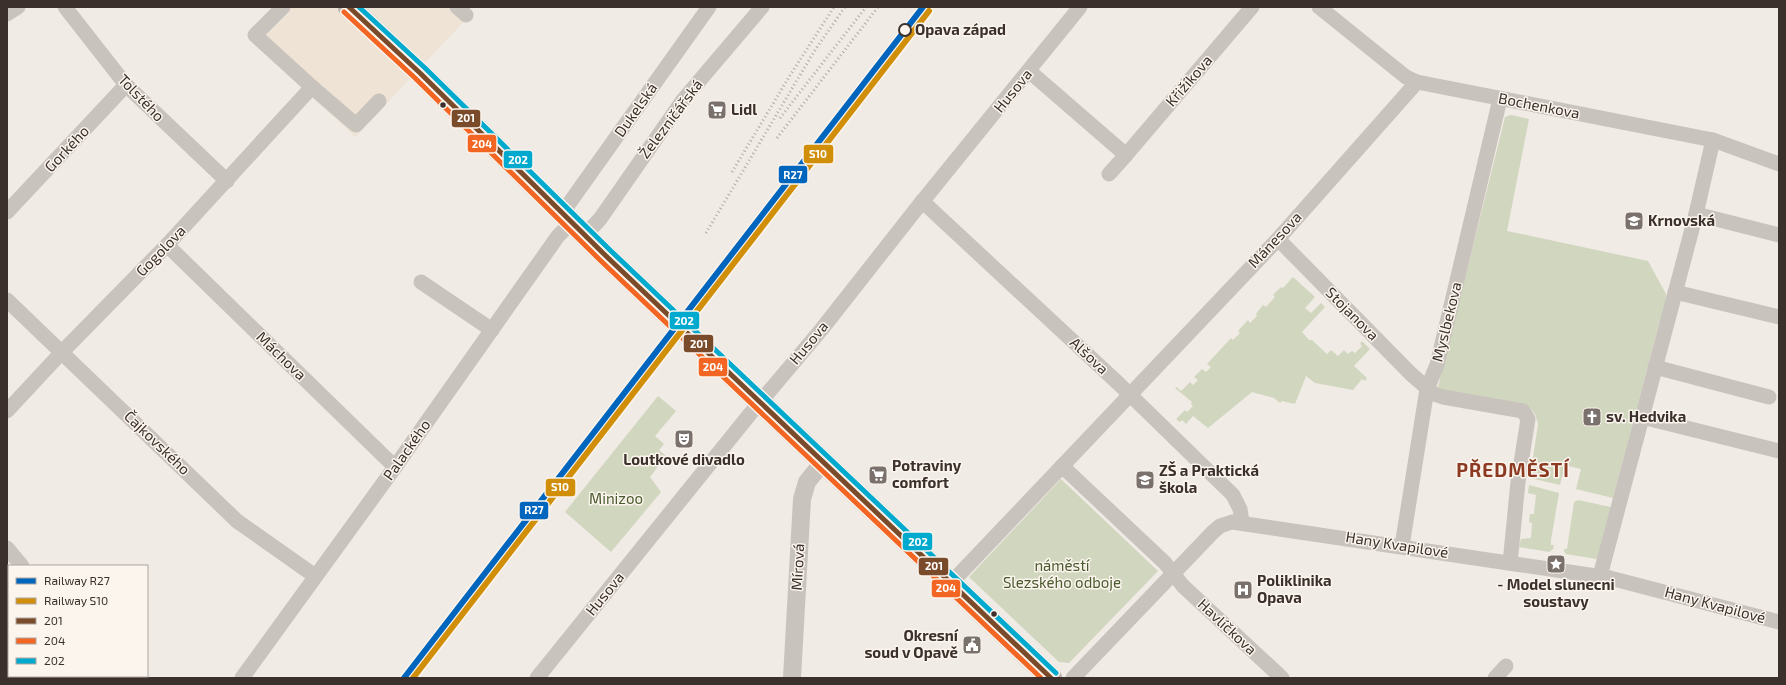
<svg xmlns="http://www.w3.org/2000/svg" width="1786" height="685" font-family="'Exo 2',sans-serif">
	<rect width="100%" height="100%" fill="#f0ebe5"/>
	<g fill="#d1d6bf">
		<path d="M1511 115 1529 119 1507 231 1648 261 1666 294 1668 321 1660 320 1613 498 1576 489 1581 469 1565 465 1560 485 1530 478 1538 424 1535 414 1529 407 1437 391 1505 117Z"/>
		<path d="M1293 277 1315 297 1305 308 1311 313 1321 303 1325 307 1302 332 1309 340H1312L1327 354 1331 350 1338 356 1344 350 1348 354 1352 351 1355 353 1362 346 1360 344 1362 341 1370 349 1354 366 1367 378 1365 381 1362 379 1353 390 1315 383 1306 376 1295 404 1282 401 1280 403 1274 398 1252 392 1208 428 1193 416 1186 424 1182 420 1180 422 1176 419 1185 410 1187 412 1193 406 1191 404 1192 402 1175 388 1177 387 1181 391 1190 382 1193 385 1198 380 1194 377 1202 369 1206 372 1211 367 1207 364 1231 338 1233 340 1240 333 1238 331 1248 320 1250 323 1257 316 1256 314 1263 305 1266 307 1275 297 1273 295 1281 287 1283 288Z"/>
		<path d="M658 396 676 411 655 436 664 444 659 450 666 456 650 477 661 492 611 552 565 512Z"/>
		<path d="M1061 479 1158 571 1069 663 1059 662 969 577Z"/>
		<path d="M1529 485 1559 493 1551 540V545H1554L1553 549 1549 552 1519 547 1521 539 1531 538 1532 523 1529 522 1530 514H1534L1536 495 1528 493Z"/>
		<path d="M1578 500 1611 507 1602 560 1566 554 1564 551V549H1567L1574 502Z"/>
	</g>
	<path fill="#eee3d5" d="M275 7H466L472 13 355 137 247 35Z"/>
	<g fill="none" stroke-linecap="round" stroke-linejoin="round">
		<g stroke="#c9c3be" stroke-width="15">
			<path d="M65 7 126 85 227 181"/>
			<path d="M283 7 255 35 312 87 356 125 379 101"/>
			<path d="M457 7 466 15"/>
			<path d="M1319 7 1406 77 1417 82 1713 140 1779 164"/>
			<path d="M7 14 18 7"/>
			<path d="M1029 71 1126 155 1252 7"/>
			<path d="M1109 174 1126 155"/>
			<path d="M922 201 1119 384 1233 495 1240 509 1242 522"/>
			<path d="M7 212 126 85"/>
			<path d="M563 212 709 7"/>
			<path d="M1696 214 1779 235"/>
			<path d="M585 235 600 219 683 100 762 7"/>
			<path d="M1278 239 1411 374 1434 394 1443 397 1523 411 1528 419 1518 482 1510 563"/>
			<path d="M167 245 395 467"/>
			<path d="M421 282 492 330"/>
			<path d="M1675 292 1779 317"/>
			<path d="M7 300 237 521 315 576"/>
			<path d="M1655 367 1769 397"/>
			<path d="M7 411 62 352 167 245 312 87"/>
			<path d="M1642 417 1779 451"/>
			<path d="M1062 466 1165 563 1183 586 1282 678"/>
			<path d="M1402 546 1427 389 1437 365 1500 99"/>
			<path d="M7 548 22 566"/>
			<path d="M1600 576 1696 214 1713 140"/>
			<path d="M951 583 1278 239 1417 82"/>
			<path d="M114 676 116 678"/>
			<path d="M242 678 395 467 558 236 572 222"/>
			<path d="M537 678 750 414 821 330 917 208 1080 7"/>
			<path d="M1073 678 1213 532 1220 526 1232 522 1610 578 1779 622"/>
			<path d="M1495 678 1506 666"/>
		</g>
		<path stroke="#c9c3be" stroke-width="18" d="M792 678 802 499 807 482 823 462"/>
		<path stroke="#b8b1ad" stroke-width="22" d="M349 7 420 73 606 256 1051 678"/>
		<g stroke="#b1aca8" stroke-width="3" stroke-dasharray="1 3" stroke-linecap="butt">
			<path d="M780 118 866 7"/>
			<path d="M777 138 878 7"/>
			<path d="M732 172 789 77 834 7"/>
			<path d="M706 233 815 50 845 7"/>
		</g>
		<g stroke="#fbf5ee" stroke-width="8">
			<path id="bus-1" d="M349 7 420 73 606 256 1051 678"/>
		</g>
		<g stroke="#fbf5ee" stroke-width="8">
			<path id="bus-2" d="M344 12 415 78 601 261 1041 678"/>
		</g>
		<g stroke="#fbf5ee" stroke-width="8">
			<path id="bus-3" d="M359 7 425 68 611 251 1056 673"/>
		</g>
		<use href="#bus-1" stroke="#7a4b2a" stroke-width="5"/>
		<use href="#bus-2" stroke="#f26522" stroke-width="5"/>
		<use href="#bus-3" stroke="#00a9ce" stroke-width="5"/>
		<g stroke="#fbf5ee" stroke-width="9">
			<path id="rail-1" d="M404 678 923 7"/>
		</g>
		<g stroke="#fbf5ee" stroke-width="9">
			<path id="rail-2" d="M413 678 929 11"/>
		</g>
		<use href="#rail-1" stroke="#0065bd" stroke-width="6"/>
		<use href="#rail-2" stroke="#d18e09" stroke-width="6"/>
	</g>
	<defs>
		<g id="supermarket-square" transform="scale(1)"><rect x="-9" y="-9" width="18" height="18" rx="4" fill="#7a716c" stroke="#fbf5ee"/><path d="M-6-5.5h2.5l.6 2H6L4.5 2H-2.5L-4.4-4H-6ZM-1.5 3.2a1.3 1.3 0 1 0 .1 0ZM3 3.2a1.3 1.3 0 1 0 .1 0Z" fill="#fff"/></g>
		<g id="school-square" transform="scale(1)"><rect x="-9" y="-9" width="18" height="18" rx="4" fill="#7a716c" stroke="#fbf5ee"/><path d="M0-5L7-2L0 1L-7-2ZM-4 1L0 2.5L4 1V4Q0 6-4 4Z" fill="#fff"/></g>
		<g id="church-square" transform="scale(1)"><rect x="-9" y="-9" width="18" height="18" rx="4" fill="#7a716c" stroke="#fbf5ee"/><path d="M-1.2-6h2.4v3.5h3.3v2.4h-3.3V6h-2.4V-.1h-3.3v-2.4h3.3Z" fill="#fff"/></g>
		<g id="theatre-square" transform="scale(1)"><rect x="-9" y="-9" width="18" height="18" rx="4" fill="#7a716c" stroke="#fbf5ee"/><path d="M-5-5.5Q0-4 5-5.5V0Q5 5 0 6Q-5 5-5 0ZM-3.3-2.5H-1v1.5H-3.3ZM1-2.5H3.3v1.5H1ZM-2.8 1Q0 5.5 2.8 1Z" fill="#fff"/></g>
		<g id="sight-square" transform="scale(1)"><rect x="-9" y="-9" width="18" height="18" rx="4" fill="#7a716c" stroke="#fbf5ee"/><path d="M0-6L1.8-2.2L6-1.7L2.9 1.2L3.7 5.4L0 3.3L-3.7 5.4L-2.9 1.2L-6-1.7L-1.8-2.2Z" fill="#fff"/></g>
		<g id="hospital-square" transform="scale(1)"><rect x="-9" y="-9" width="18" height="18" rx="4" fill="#7a716c" stroke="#fbf5ee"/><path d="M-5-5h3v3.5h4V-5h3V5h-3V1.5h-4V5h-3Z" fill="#fff"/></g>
		<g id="civic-square" transform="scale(1)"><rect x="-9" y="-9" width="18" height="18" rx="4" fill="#7a716c" stroke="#fbf5ee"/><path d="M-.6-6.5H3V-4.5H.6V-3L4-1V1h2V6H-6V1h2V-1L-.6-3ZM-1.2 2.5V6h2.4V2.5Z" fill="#fff"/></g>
	</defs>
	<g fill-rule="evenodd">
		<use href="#supermarket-square" x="717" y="110"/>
		<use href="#school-square" x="1634" y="221"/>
		<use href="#church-square" x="1592" y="417"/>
		<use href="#theatre-square" x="684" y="439"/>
		<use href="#supermarket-square" x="878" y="475"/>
		<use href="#school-square" x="1145" y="480"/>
		<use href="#sight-square" x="1556" y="564"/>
		<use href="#hospital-square" x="1243" y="590"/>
		<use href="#civic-square" x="972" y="645"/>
	</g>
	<circle fill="#fbf5ee" stroke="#3b302b" stroke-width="2" cx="905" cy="30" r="6"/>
	<g fill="#3b302b" stroke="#fbf5ee" stroke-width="1.5">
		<circle cx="443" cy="105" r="3.5"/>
		<circle cx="994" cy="614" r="3.5"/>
	</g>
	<g text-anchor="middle" stroke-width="3" stroke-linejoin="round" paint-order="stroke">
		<g font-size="15" font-weight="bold" fill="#3b302b" stroke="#fbf5ee" text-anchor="start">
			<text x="915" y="35">Opava západ</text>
		</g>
		<g font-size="15" fill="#3b302b" stroke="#fbf5ee">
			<text transform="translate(1189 81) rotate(-49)" y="5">Křižíkova</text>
			<text transform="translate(1013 91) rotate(-51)" y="5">Husova</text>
			<text transform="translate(141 98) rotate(46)" y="5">Tolstého</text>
			<text transform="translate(1539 106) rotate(11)" y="5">Bochenkova</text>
			<text transform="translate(636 110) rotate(-55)" y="5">Dukelská</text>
			<text transform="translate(671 119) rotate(-53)" y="5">Železničářská</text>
			<text transform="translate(67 149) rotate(-47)" y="5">Gorkého</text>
			<text transform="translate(1275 240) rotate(-47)" y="5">Mánesova</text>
			<text transform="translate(161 251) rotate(-46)" y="5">Gogolova</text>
			<text transform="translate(1352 314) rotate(45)" y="5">Stojanova</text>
			<text transform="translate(1447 322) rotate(-76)" y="5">Myslbekova</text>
			<text transform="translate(809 343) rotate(-50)" y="5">Husova</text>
			<text transform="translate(281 356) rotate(44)" y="5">Máchova</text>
			<text transform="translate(1089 356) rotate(43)" y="5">Alšova</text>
			<text transform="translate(157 443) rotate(44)" y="5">Čajkovského</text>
			<text transform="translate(407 450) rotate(-55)" y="5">Palackého</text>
			<text transform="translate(1397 545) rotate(9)" y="5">Hany Kvapilové</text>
			<text transform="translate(798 567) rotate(-87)" y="5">Mírová</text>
			<text transform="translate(605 594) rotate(-51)" y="5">Husova</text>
			<text transform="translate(1715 605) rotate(15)" y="5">Hany Kvapilové</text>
			<text transform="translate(1227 627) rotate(43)" y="5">Havlíčkova</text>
		</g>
		<g font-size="15" font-weight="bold" fill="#3b302b" stroke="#fbf5ee" text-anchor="start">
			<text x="731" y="115">Lidl</text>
			<text x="1648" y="226">Krnovská</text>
			<text x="1606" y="422">sv. Hedvika</text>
			<text x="684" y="465" text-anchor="middle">Loutkové divadlo</text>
			<text x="892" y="471">Potraviny<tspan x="892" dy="17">comfort</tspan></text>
			<text x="1159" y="476">ZŠ a Praktická<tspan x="1159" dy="17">škola</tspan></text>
			<text x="1257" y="586">Poliklinika<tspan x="1257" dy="17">Opava</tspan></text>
			<text x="1556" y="590" text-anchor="middle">- Model slunecni<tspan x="1556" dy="17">soustavy</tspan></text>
			<text x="958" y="641" text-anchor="end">Okresní<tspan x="958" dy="17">soud v Opavě</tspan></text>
		</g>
		<g font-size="15" fill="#4a5a2e" stroke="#fbf5ee">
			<text x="616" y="504">Minizoo</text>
			<text x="1062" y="571">náměstí<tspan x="1062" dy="17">Slezského odboje</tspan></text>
		</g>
		<g font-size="19" font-weight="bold" letter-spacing="1" fill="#8c3b22" stroke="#fbf5ee">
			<text x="1513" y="477">PŘEDMĚSTÍ</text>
		</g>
	</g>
	<g stroke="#fbf5ee" stroke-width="1.5">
		<rect x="451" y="109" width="30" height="19" rx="4" fill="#7a4b2a"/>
		<rect x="467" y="134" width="30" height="19" rx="4" fill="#f26522"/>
		<rect x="803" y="144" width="31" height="20" rx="4" fill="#d18e09"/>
		<rect x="503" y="150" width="30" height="19" rx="4" fill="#00a9ce"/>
		<rect x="778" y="165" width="30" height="19" rx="4" fill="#0065bd"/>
		<rect x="669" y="311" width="31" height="19" rx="4" fill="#00a9ce"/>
		<rect x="683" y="334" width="31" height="19" rx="4" fill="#7a4b2a"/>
		<rect x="698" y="357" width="30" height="20" rx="4" fill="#f26522"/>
		<rect x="545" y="478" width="31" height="19" rx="4" fill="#d18e09"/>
		<rect x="519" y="501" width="30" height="19" rx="4" fill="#0065bd"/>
		<rect x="902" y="532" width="31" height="19" rx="4" fill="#00a9ce"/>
		<rect x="918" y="557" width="31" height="19" rx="4" fill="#7a4b2a"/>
		<rect x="931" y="579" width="30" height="19" rx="4" fill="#f26522"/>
	</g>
	<g font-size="11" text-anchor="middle" font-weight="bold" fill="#fff">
		<text x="466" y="122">201</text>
		<text x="482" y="148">204</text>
		<text x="818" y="158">S10</text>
		<text x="518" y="164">202</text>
		<text x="793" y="179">R27</text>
		<text x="684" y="325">202</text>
		<text x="699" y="348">201</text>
		<text x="713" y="371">204</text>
		<text x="560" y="491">S10</text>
		<text x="534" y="514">R27</text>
		<text x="918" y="546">202</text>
		<text x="934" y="570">201</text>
		<text x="946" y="592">204</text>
	</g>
	<rect width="1786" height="685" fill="none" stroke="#3b302b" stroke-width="16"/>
	<rect x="8" y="565" width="140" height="112" fill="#fbf5ee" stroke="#aea6a0"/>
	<rect x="16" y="578" width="20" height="6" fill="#0065bd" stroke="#aea6a0"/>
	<text x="44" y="585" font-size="12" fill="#3b302b">Railway R27</text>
	<rect x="16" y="598" width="20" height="6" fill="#d18e09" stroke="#aea6a0"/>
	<text x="44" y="605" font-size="12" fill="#3b302b">Railway S10</text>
	<rect x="16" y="618" width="20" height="6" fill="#7a4b2a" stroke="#aea6a0"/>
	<text x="44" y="625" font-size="12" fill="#3b302b">201</text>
	<rect x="16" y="638" width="20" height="6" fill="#f26522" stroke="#aea6a0"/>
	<text x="44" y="645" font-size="12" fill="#3b302b">204</text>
	<rect x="16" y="658" width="20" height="6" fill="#00a9ce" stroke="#aea6a0"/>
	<text x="44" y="665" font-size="12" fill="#3b302b">202</text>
</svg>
# # #
**YOUR OBJECTIVE**
Lines of the listing above that hold the string "round" should each be copied.

**RESULT OF THIS EXERCISE**
	<g fill="none" stroke-linecap="round" stroke-linejoin="round">
	<g text-anchor="middle" stroke-width="3" stroke-linejoin="round" paint-order="stroke">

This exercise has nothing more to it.